$400m dues owed to RWE for its stake in Suez Oil Company fields

Mohamed Adel
3 Min Read

The Ministry of Petroleum owes its German partner RWE $400m in dues in exchange for its stake in oil and gas from concession areas.

A source in the petroleum sector revealed to Daily News Egypt the real reason behind the employees issue with the Egyptian General Petroleum Corporation (EGPC).

The source said the Association of Professional Staffing Companies (APSCo), a company responsible for staffing supply to Suez Oil Company (SUCO), requested that its revenues be increased by 45% of the value of salaries SUCO pays its employees rather than 38% when its contract is up for renewal.

This led to RWE refusing to renew the employment contract with APSCo due to the decrease of Brent Crude Oil prices in global markets.

The APSCo is owned by the EGPC and holding companies. It provides professional employment for all companies in the sector, the source added. The number of staff at SUCO reaches about 1,350 employees although work sites need no more than 900.
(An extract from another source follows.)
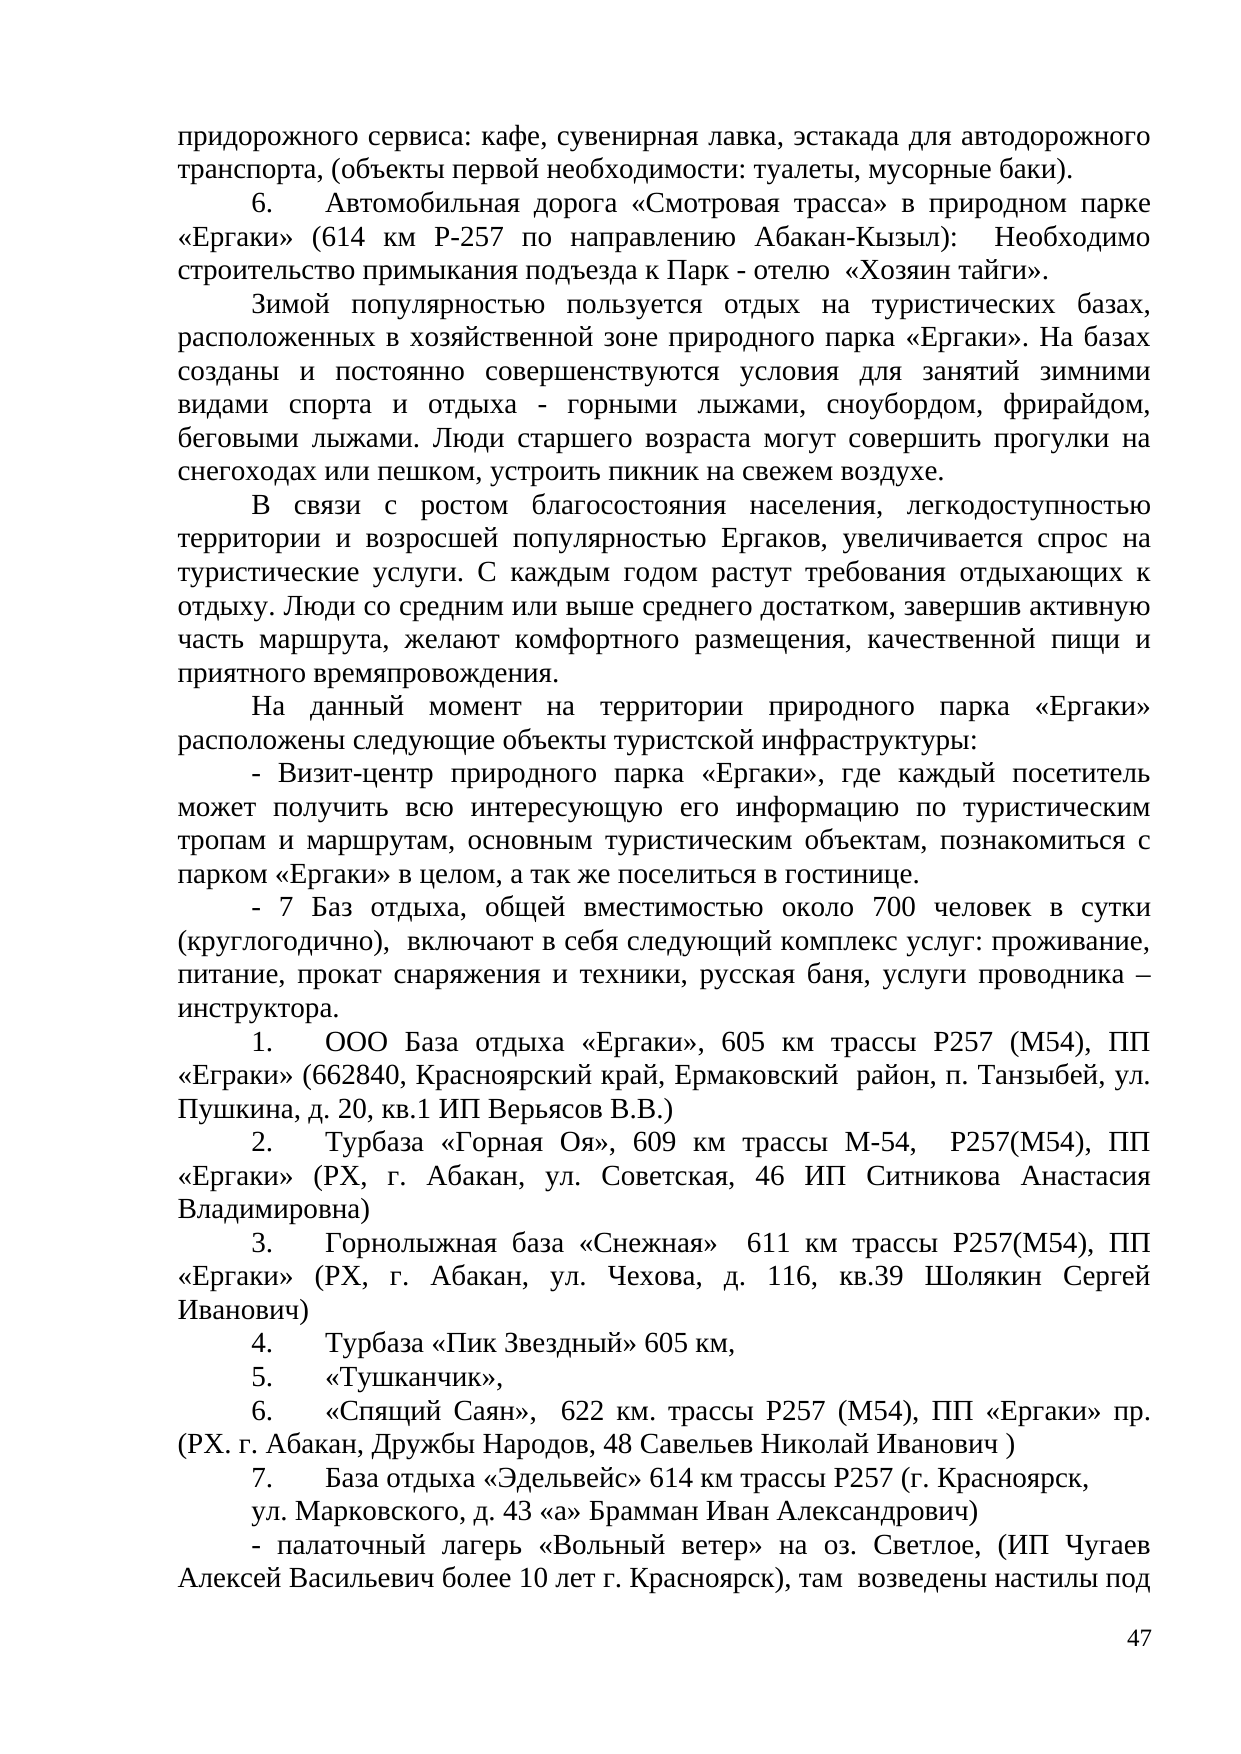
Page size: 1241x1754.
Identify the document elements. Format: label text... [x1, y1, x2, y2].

The source said that RWE demanded its accumulative dues by the Ministry of Petroleum in order to continue the implementation of development plans in concession areas at the Red Sea’s Gabal El-Zeit, Ras Gharib, Ras Badran in Abordes in South Sinai, and Desouk in Kafr El-Sheikh.

RWE’s agreement for the Gulf of Suez concession fields of Ras Badran, Gabal El-Zeit, and Ras Fanar will end in July 2017.The agreement will not be renewed as the partner did not receive its continuously increasing dues.

The source said that the Gulf of Suez fields, affiliated with SUCO, produce about 1,000 barrels of crude oil equivalent per day. The government receives the full production in order to provide the domestic market’s requirements for fuel.

A number of APSCo’s employees who work at SUCO went on strike at the company’s sites and administrative headquarters to demand that the EGPC solve their problems with RWE.

RWE did not pay salaries to workers in June in protest of the APSCo receiving 45% of each worker’s salary which is paid by the foreign partner.